Trattamento di dati sensibili: parola alle Sezioni Unite

Trattamento di dati sensibili: parola alle Sezioni Unite
Sulle corrette modalità di trattamento e comunicazione dei dati sensibili, nel rispetto dei diritti fondamentali della persona, sono chiamate a pronunciarsi le Sezioni Unite della Corte di Cassazione, evocate dalla prima sezione, con l’ordinanza interlocutoria n. 3455/2017.

In particolare, si dovrà stabilire se, nella fattispecie, la banca e la Regione abbiano violato le norme sulla privacy in occasione di un pagamento eseguito in favore di un cittadino. Questi lamentava, infatti, la diffusione di dati sensibili rivelatori del suo stato di salute, perché, nel disporre il pagamento per via telematica, la Regione, nella causale, aveva fatto riferimento alla legge n. 210/1992 (sugli indennizzi per i danni da vaccini obbligatori o da trasfusioni di sangue infetto), la stessa usata dall’istituto di credito per contraddistinguere il corrispondente movimento nell’estratto conto inviato al cliente.

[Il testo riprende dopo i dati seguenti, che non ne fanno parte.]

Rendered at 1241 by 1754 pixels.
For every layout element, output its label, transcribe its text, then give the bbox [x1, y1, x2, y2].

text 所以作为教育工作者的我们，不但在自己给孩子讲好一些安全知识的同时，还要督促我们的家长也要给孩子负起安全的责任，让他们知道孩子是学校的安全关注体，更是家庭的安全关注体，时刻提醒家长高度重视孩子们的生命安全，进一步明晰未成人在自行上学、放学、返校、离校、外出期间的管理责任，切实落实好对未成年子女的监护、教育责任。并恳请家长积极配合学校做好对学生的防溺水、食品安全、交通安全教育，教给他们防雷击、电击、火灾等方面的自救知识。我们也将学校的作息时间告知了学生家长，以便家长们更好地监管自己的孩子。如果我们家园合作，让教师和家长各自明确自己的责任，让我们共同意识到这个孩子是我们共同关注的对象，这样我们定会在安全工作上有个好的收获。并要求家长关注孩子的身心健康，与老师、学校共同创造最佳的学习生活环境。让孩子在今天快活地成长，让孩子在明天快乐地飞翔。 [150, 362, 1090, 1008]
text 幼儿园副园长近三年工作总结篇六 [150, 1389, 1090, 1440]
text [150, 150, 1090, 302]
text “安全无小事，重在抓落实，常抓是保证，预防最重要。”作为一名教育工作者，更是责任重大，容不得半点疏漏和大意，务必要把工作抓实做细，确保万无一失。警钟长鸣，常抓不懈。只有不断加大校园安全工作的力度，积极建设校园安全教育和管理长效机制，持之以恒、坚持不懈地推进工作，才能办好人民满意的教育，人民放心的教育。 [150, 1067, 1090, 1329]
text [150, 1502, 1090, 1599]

Il ricorso era stato respinto dal Tribunale di Napoli, mentre la prima sezione della Corte di Cassazione, di fronte alla quale è approdata la controversia, ricorda come la Giurisprudenza sul punto non sia univoca. Con la sentenza n. 10947/2014, infatti, proprio la prima sezione aveva sanzionato una simile condotta, stabilendo il dovere di trattare i dati personali nel rispetto dei diritti fondamentali, con particolare riguardo ai dati sensibili idonei a rivelare lo stato di salute ed evidenziando la necessità di ricorrere, in tali casi, a tecniche di cifratura o a codici di identificazione idonei a renderli temporaneamente non leggibili anche a chi è autorizzato ad accedervi.

Una scelta non condivisa, tuttavia, dalla terza sezione con la sentenza n. 10280/2015, che, in un’identica fattispecie, aveva invece escluso la violazione delle norme sulla privacy. Secondo i giudici, non vi sarebbe stata la diffusione, che si configura solo quando un dato è conoscibile e messo a disposizione di soggetti indeterminati e in qualunque forma. Quanto alla banca, andava considerata la pluralità di soggetti che potevano conoscere il dato in ragione del servizio svolto, per cui non si potrebbe esigere che siano previamente identificati i soggetti a cui indirizzare la comunicazione. L’istituto di credito, inoltre, avrebbe agito nel rispetto del contratto di conto corrente, su mandato dello stesso cliente, per cui doveva riconoscersi, come previsto dal codice privacy e chiarito dalla giurisprudenza, che non è necessario alcun consenso al trattamento di dati sensibili, quando il trattamento è necessario per adempiere un obbligo di legge.

Neppure la Regione avrebbe violato le norme sulla privacy e, in particolare, l’articolo 22 che detta le regole di trattamento per gli enti pubblici, essendo questo destinato ad impedire che, attraverso la consultazione di banche dati, possano essere identificati gli interessati, ma non applicabile alla Regione che si era limitata a indicare, per ragioni di trasparenza ed efficacia dell’attività amministrativa, la causale del pagamento.